I swept this juniper shieldbug out of the Lawson cyprus, and then gently encouraged it onto a leaf of the nearby photinia so that I could take its photo. It was having none of this though, and scuttled off along the stem to a leaf axil where I couldn't get a clear shot. It was while I was trying to get a better angle on it that I suddenly realised there was a leafhopper only a couple of centimetres away from the shieldbug's tail, and I just managed to take advantage of this unexpected two-for-one offer before the hopper swivelled itself round to the back of the stem, and then sprang away into the depths of the shrub.
By this time the photinia was lashing from side to side in the wind, like Baby B dancing to Row, row, row your boat, and the shieldbug's stem was too high for me to be able to stake it, so I devised a Heath Robinson solution: pegging two stems together so that they braced each other, and hanging my monopod from the peg to pull them down and out towards the front edge of the shrub. This didn't stop them from moving, but it did slow them down enough to give me a sporting chance of getting some flash photos.
It's only about three weeks since I last posted a juniper shieldbug, but I'm making this my main image tonight because, despite the flash bounce, it's a much more descriptive photo than the previous one. One of the items on my to-do list is to buy a new speedlight and a good diffuser such as the one made by Cygnustech, but it may be a while before this action rises to the top of the pile, so for now I'm still working with my ring flash.
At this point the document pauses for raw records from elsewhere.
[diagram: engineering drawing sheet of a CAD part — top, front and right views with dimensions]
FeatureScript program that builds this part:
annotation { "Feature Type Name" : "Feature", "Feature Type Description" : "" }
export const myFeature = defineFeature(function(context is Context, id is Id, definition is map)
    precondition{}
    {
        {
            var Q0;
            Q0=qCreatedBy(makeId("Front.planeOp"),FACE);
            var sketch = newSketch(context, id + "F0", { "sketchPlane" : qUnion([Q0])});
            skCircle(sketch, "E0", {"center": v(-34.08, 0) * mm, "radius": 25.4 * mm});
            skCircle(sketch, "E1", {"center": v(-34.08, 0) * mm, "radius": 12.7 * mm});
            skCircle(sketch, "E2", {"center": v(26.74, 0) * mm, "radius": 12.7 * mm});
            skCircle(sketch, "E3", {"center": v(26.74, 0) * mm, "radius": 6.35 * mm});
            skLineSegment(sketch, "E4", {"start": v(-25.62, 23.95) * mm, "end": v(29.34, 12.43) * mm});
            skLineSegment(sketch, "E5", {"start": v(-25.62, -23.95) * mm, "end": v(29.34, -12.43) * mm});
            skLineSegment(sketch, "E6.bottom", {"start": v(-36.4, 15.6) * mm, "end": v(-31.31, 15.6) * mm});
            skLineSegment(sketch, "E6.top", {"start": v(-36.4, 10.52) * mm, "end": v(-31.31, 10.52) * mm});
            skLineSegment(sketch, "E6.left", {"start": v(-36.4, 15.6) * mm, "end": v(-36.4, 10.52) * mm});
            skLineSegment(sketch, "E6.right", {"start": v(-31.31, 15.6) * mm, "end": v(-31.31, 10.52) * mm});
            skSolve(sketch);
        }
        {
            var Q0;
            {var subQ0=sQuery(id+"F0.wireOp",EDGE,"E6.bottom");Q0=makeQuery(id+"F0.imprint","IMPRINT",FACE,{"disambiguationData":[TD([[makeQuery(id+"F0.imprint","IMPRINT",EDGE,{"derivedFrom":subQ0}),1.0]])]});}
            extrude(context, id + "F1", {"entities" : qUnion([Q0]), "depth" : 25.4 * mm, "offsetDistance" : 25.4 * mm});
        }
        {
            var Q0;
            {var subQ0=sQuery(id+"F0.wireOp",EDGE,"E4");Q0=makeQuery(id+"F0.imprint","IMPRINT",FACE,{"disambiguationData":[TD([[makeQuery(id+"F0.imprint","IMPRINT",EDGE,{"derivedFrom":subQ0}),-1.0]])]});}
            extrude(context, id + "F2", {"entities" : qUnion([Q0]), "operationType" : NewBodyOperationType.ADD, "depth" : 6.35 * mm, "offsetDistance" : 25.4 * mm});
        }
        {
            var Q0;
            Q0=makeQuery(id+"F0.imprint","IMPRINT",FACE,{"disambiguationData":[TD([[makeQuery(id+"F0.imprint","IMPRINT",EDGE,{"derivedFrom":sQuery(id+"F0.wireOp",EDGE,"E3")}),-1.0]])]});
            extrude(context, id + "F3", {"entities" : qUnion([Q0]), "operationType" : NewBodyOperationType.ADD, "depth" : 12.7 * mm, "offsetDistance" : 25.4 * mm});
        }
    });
Superficially, the juniper shieldbug is quite similar to the birch and hawthorn shieldbugs, in that all of them are predominantly green and red, but while the other two are fairly easily confused (by me, at least), the juniper shieldbug is pretty distinctive. It's the least red of the three species, with little to no red marking on the abdomen, and the curved pinky-red markings on its corium (the leathery section of the wings) are diagnostic. You can also just about make out a dark cross mark on the membranous area of the wings, which neither the birch nor the hawthorn shieldbug has.
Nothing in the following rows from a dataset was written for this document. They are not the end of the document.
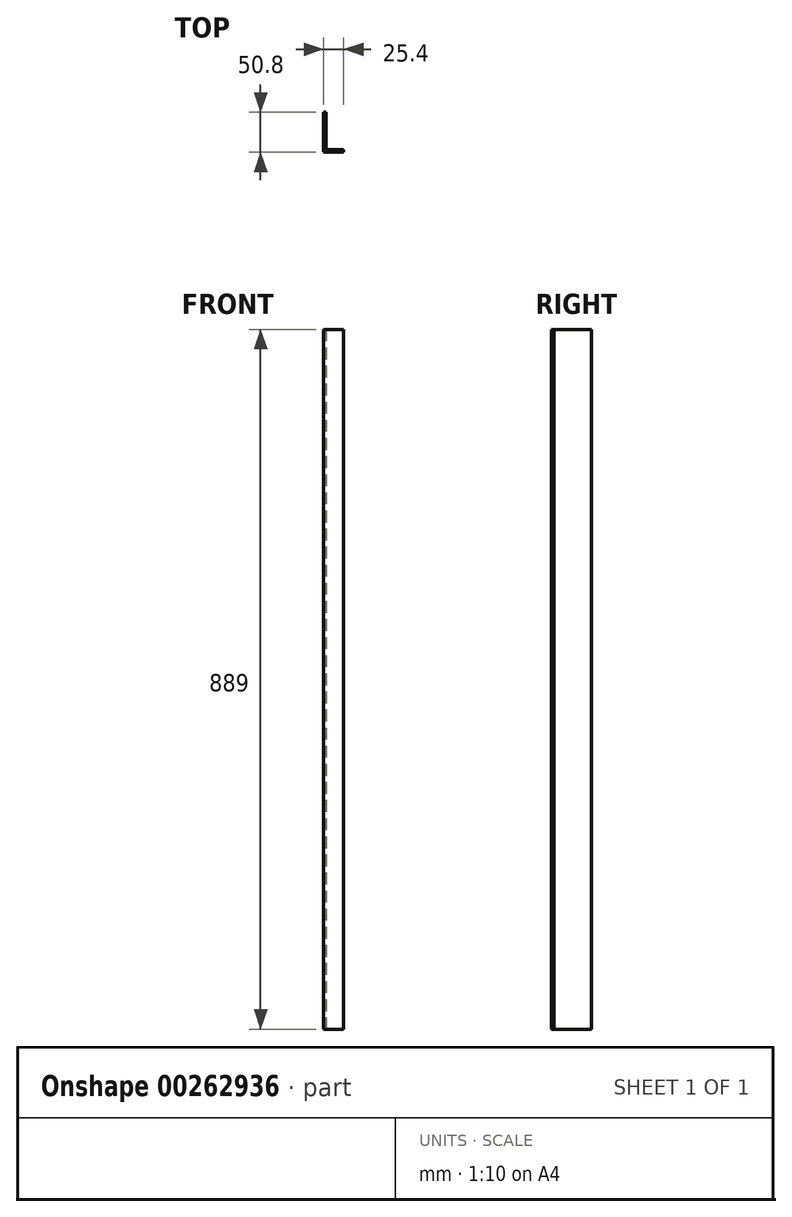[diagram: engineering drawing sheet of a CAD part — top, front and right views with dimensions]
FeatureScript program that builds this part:
annotation { "Feature Type Name" : "Feature", "Feature Type Description" : "" }
export const myFeature = defineFeature(function(context is Context, id is Id, definition is map)
    precondition{}
    {
        {
            var Q0;
            Q0=qCreatedBy(makeId("Top.planeOp"),FACE);
            var sketch = newSketch(context, id + "F0", { "sketchPlane" : qUnion([Q0])});
            skLineSegment(sketch, "E0", {"start": v(0, 50.8) * mm, "end": v(0, 0) * mm});
            skLineSegment(sketch, "E1", {"start": v(25.4, 0) * mm, "end": v(25.4, 3.18) * mm});
            skLineSegment(sketch, "E2", {"start": v(25.4, 3.18) * mm, "end": v(3.18, 3.17) * mm});
            skLineSegment(sketch, "E3", {"start": v(3.18, 3.17) * mm, "end": v(3.18, 50.8) * mm});
            skLineSegment(sketch, "E4", {"start": v(3.18, 50.8) * mm, "end": v(0, 50.8) * mm});
            skLineSegment(sketch, "E5", {"start": v(0, 0) * mm, "end": v(25.4, 0) * mm});
            skSolve(sketch);
        }
        {
            var Q0;
            Q0=makeQuery(id+"F0.imprint","IMPRINT",FACE,{"disambiguationData":[TD([[makeQuery(id+"F0.imprint","IMPRINT",EDGE,{"derivedFrom":sQuery(id+"F0.wireOp",EDGE,"E0")}),1.0]])]});
            extrude(context, id + "F1", {"entities" : qUnion([Q0]), "depth" : 889 * mm});
        }
    });
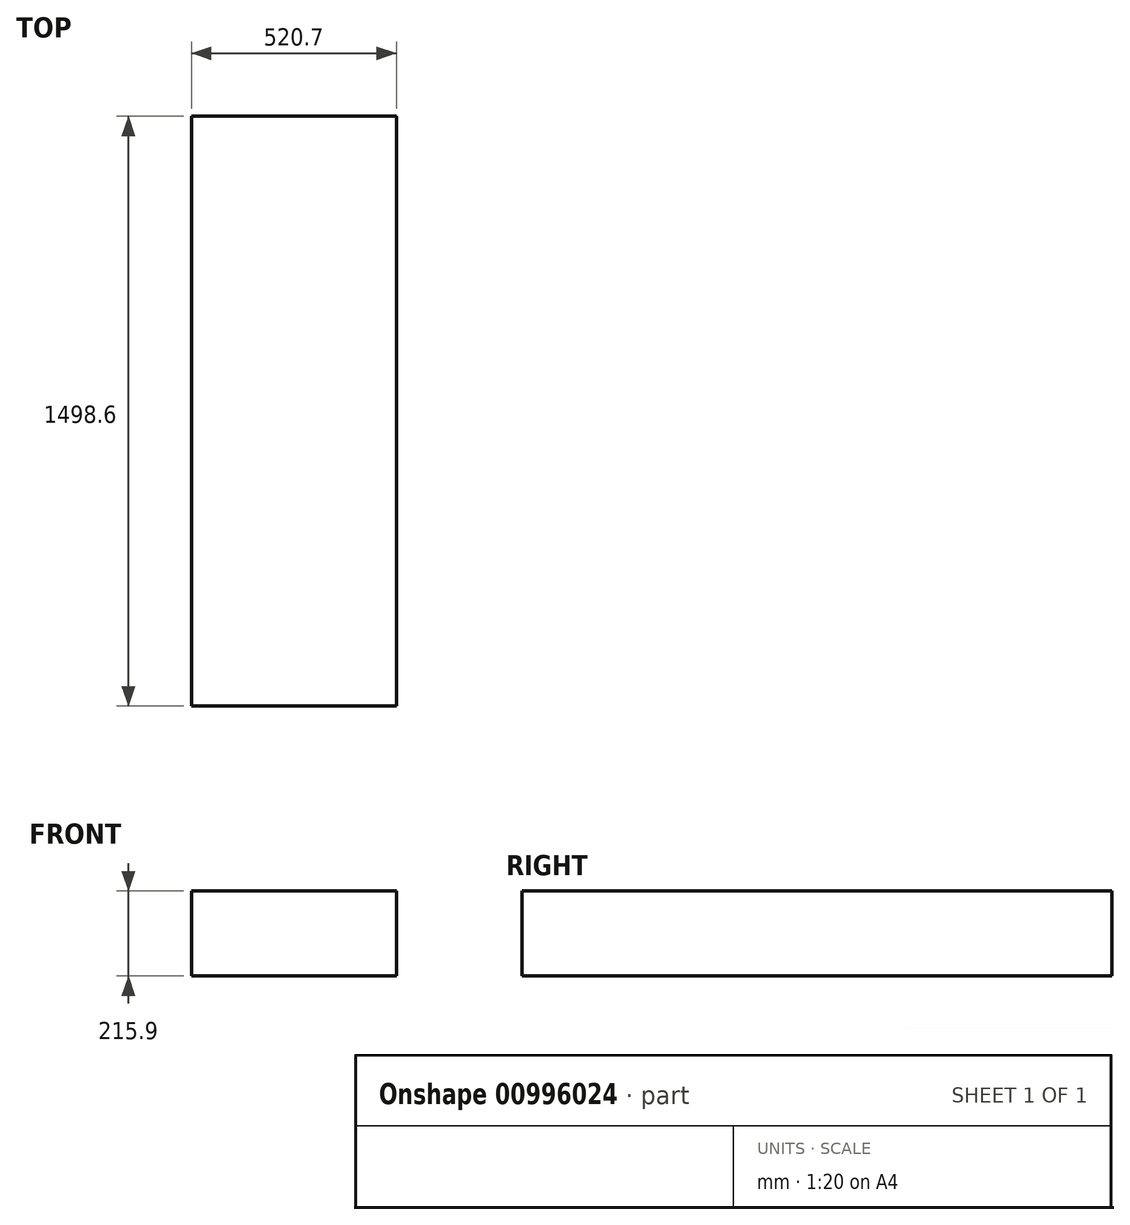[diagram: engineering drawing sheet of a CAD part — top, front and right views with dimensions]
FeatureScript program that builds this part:
annotation { "Feature Type Name" : "Feature", "Feature Type Description" : "" }
export const myFeature = defineFeature(function(context is Context, id is Id, definition is map)
    precondition{}
    {
        {
            var Q0;
            Q0=qCreatedBy(makeId("Top.planeOp"),FACE);
            var sketch = newSketch(context, id + "F0", { "sketchPlane" : qUnion([Q0])});
            skLineSegment(sketch, "E0.bottom", {"start": v(0, 0) * mm, "end": v(520.7, 0) * mm});
            skLineSegment(sketch, "E0.top", {"start": v(0, 1498.6) * mm, "end": v(520.7, 1498.6) * mm});
            skLineSegment(sketch, "E0.left", {"start": v(0, 0) * mm, "end": v(0, 1498.6) * mm});
            skLineSegment(sketch, "E0.right", {"start": v(520.7, 0) * mm, "end": v(520.7, 1498.6) * mm});
            skSolve(sketch);
        }
        {
            var Q0;
            Q0=makeQuery(id+"F0.imprint","IMPRINT",FACE,{"disambiguationData":[TD([[makeQuery(id+"F0.imprint","IMPRINT",EDGE,{"derivedFrom":sQuery(id+"F0.wireOp",EDGE,"E0.bottom")}),1.0]])]});
            extrude(context, id + "F1", {"entities" : qUnion([Q0]), "depth" : 215.9 * mm, "offsetDistance" : 25.4 * mm});
        }
    });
The hopper is another Acericerus, which seems to be the second commonest leafhopper genus in my garden at the moment after Empoasca. Paler and less well marked than Acericerus heydenii, it's going to be either A. ribauti or A. vittifrons, and while I plumped for A. ribauti with the female I found on Tuesday, I have a feeling that this male is probably A. vittifrons. I'm basing this on nothing more than the fact that his antennal palettes - the lumpy bits on the ends of his antennae - look fairly large in relation to the overall antennal length, whereas in A. ribauti they're much smaller. If I'd captured him face-on I'd have been able to identify him more definitely from the shape of his dark facial marking, but sadly he only allowed me this single profile shot.